#### Exercise data

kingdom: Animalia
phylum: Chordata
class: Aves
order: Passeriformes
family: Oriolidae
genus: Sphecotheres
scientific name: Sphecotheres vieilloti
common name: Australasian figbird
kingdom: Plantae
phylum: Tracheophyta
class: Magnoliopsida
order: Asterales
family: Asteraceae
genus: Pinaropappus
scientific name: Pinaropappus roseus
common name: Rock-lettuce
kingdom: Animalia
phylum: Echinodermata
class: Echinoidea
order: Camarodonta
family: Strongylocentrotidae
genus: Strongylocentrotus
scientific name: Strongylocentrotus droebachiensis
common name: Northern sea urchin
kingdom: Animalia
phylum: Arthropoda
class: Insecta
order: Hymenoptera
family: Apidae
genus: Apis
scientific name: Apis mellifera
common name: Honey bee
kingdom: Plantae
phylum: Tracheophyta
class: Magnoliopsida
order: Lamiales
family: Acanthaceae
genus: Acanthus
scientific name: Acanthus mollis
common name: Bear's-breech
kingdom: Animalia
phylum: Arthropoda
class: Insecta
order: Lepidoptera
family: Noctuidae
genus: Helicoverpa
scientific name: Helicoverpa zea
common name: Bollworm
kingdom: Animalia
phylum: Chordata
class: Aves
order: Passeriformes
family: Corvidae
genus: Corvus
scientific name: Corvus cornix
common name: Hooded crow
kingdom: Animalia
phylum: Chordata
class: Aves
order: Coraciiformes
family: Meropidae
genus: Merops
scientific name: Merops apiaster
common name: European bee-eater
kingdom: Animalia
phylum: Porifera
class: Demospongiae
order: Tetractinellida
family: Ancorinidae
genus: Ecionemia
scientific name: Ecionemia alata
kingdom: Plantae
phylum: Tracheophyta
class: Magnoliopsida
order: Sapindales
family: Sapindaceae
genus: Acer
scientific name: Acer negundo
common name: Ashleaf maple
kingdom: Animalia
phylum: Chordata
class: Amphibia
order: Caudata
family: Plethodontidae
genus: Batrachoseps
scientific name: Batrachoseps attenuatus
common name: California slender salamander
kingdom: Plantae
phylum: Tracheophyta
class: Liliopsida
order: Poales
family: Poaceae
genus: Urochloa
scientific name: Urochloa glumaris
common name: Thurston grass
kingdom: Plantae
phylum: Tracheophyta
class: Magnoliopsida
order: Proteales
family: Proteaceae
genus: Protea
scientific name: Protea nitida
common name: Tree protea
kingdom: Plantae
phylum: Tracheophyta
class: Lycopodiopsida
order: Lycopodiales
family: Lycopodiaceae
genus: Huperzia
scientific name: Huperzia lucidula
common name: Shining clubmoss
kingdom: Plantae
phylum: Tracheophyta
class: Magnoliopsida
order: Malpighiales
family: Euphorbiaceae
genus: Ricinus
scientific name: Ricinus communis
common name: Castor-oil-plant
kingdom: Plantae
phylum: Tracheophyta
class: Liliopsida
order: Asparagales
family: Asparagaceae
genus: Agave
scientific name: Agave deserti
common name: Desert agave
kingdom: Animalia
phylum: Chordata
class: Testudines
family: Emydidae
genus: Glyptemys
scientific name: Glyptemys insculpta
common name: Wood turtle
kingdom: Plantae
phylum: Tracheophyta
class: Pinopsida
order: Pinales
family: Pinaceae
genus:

########

### What you have to do
Extract the lines from the one containing "family: Asparagaceae" through the one containing "order: Pinales", and repeat them word for word.

### Expected output
family: Asparagaceae
genus: Agave
scientific name: Agave deserti
common name: Desert agave
kingdom: Animalia
phylum: Chordata
class: Testudines
family: Emydidae
genus: Glyptemys
scientific name: Glyptemys insculpta
common name: Wood turtle
kingdom: Plantae
phylum: Tracheophyta
class: Pinopsida
order: Pinales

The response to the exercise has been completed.